AnItalian firm specialized in producing military aircrafts provides a good example of a company that had the option to change, but did not. An engineer found that a technology for Ground Support Equipment (GSE, the support equipment used to service aircrafts between flights) could also be used, with proper modifications (e.g., modifying the fluids’ capacity or the hydraulic pumps) as a general technology for a larger variety of military aircrafts of similar size. The company was using the technology in-house and it was only selling the GSE as a bundle to its own product. It considered seriously the opportunity to make GSE more fungible to sell it to many aircraft producers, possibly pulling out or at least reducing its stakes in the downstream market. However, there was no reason to abandon its traditional business, there was no trigger or shock.
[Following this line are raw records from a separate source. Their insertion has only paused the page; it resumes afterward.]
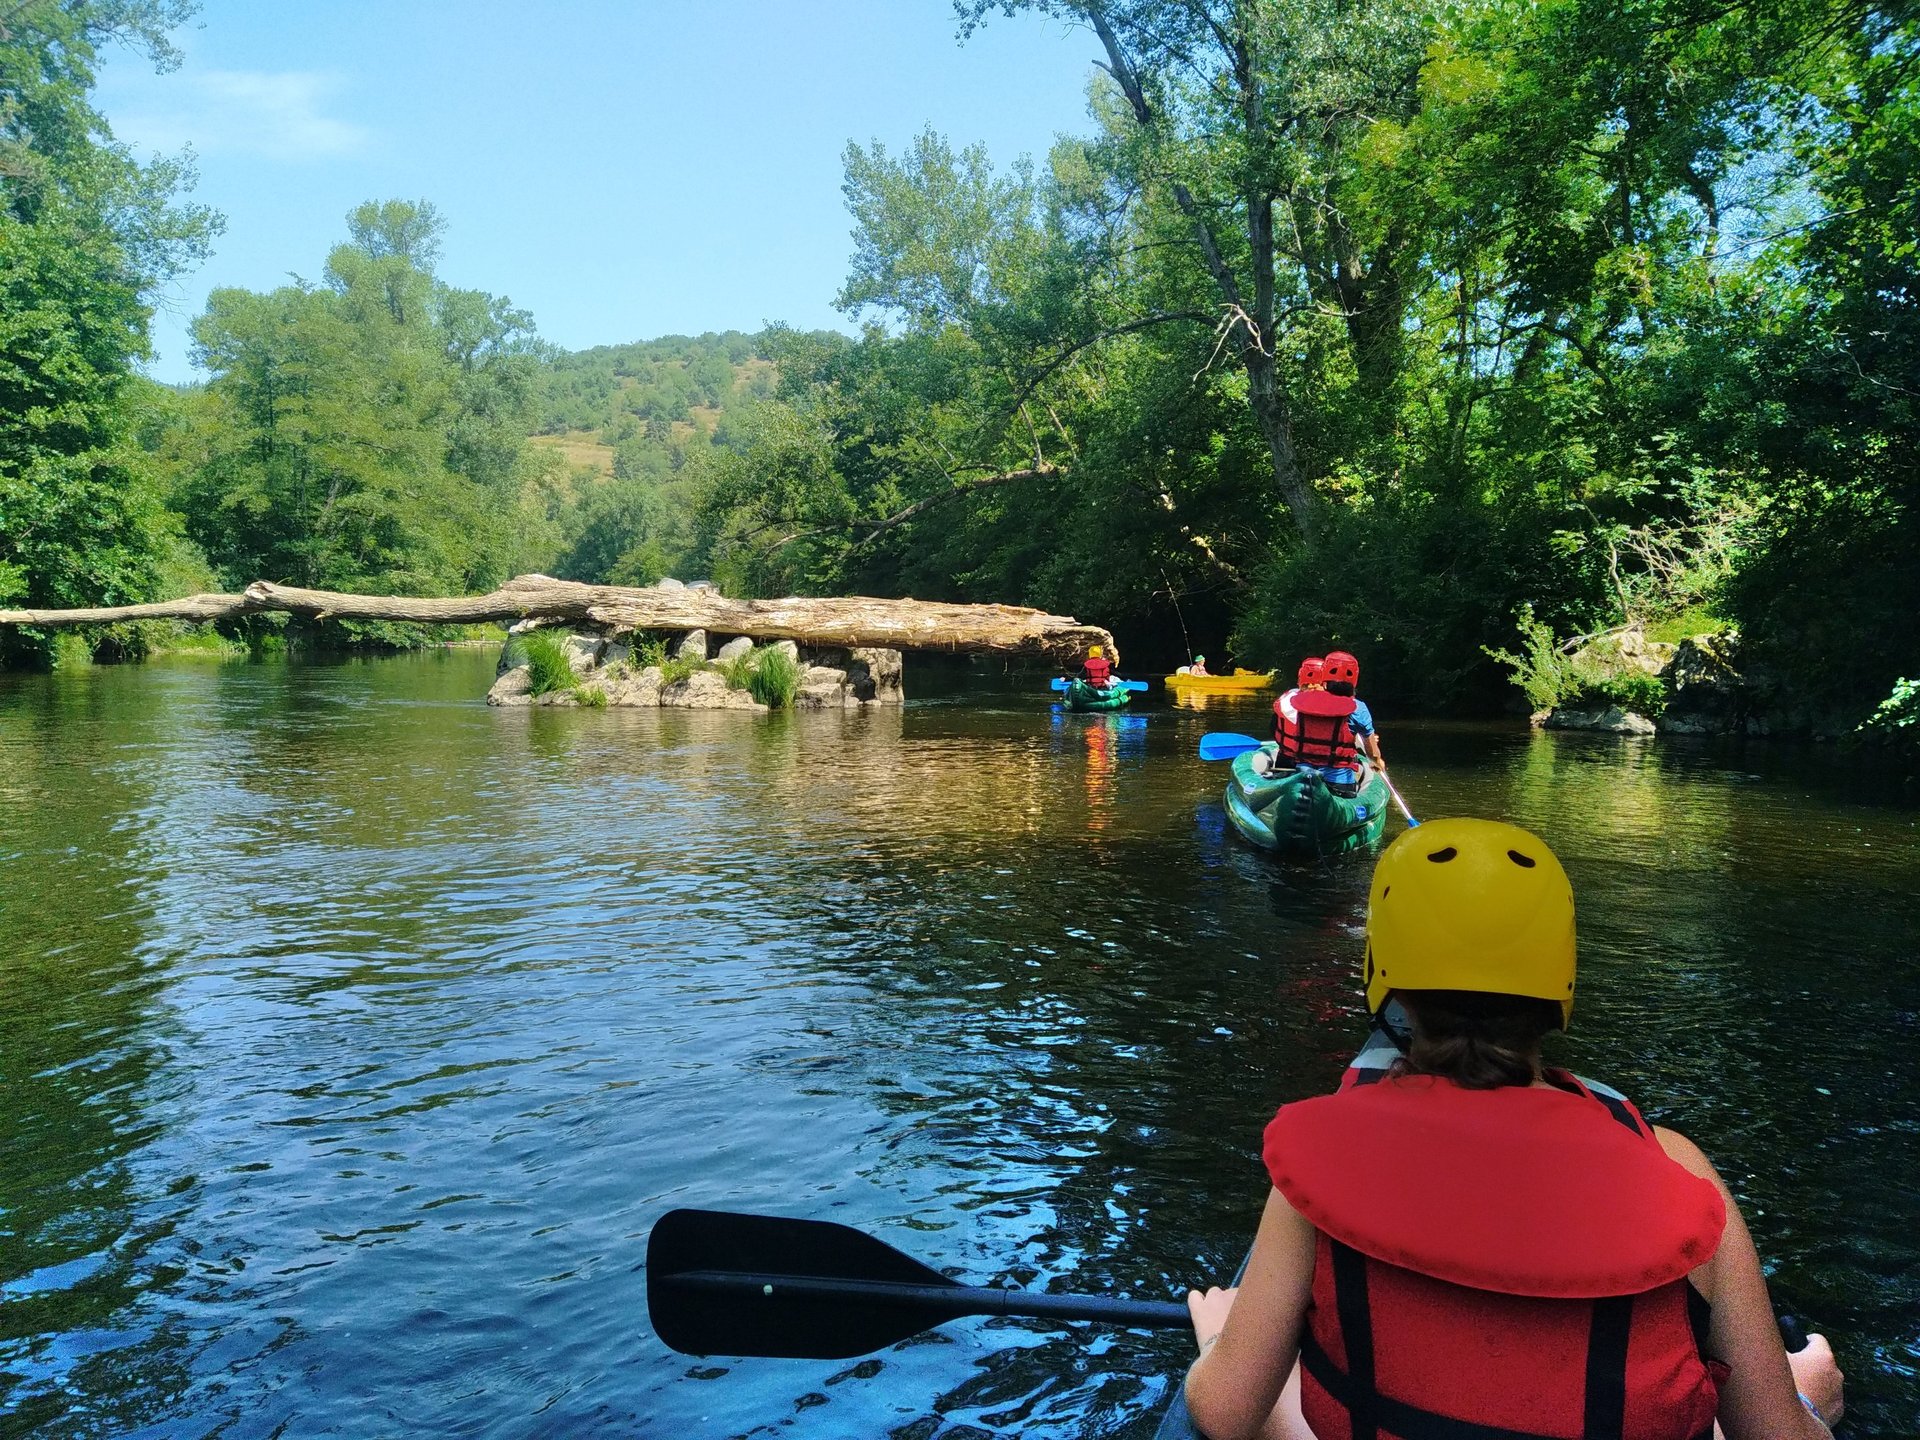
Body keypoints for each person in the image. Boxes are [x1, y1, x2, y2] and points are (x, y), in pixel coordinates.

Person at [1180, 819, 1846, 1440]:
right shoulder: (1679, 1171)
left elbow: (1226, 1412)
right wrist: (1807, 1400)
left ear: (1386, 978)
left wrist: (1220, 1339)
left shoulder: (1317, 1163)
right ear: (1560, 981)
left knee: (1286, 1384)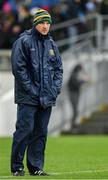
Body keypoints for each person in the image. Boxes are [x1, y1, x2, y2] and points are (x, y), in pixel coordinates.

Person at [10, 8, 63, 176]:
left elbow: (59, 69)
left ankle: (35, 167)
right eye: (42, 23)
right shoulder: (23, 41)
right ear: (35, 24)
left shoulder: (52, 43)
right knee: (24, 131)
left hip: (47, 97)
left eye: (48, 23)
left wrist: (54, 90)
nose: (45, 26)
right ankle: (17, 167)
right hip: (28, 97)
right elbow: (19, 69)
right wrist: (32, 90)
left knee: (40, 133)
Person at [67, 64, 88, 132]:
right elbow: (74, 85)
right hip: (73, 94)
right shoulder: (73, 76)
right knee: (75, 111)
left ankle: (73, 125)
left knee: (76, 111)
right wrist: (82, 82)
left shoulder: (74, 75)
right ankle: (73, 126)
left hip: (75, 94)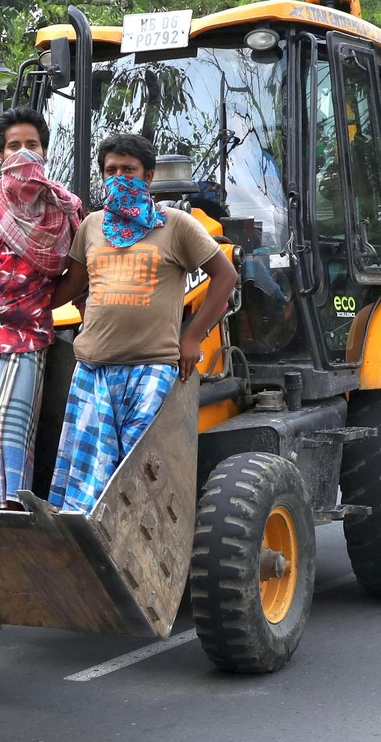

As a result, the company decided to stay in the downstream market without investing in the fungibility of the technology. This helps us to emphasize that our paper makes no claim that specialization in generality is a better strategy, but only that, under some conditions, no-entry and generality are complementary strategic choices.

We would also like to note a few other ingredients of our framework. First, we focus on a shock to the downstream production costs of some firms as our trigger to switch between the two business models. This is the shock that we observe in our empirical analysis and we find it convenient to use it to illustrate our theoretical framework. However, we can think of other shocks, particularly factors that increase the efficiency of vertical market transactions. Second, our framework elucidates other aspects of the choice between transactions and integration. In particular, transaction cost economics suggests that stronger bargaining power of downstream buyers induce upstream suppliers to integrate downstream to reduce the hold-up problem. We show that staying upstream and investing in fungibility is another potential response of upstream firms. In so doing, our framework highlights another angle of the problem. Hold-up depends on asset-specificity, which transaction cost economics often takes as a given. We argue that asset-specificity can be a matter of choice, and firms, particularly upstream firms, can choose to make their assets less idiosyncratic to specific applications.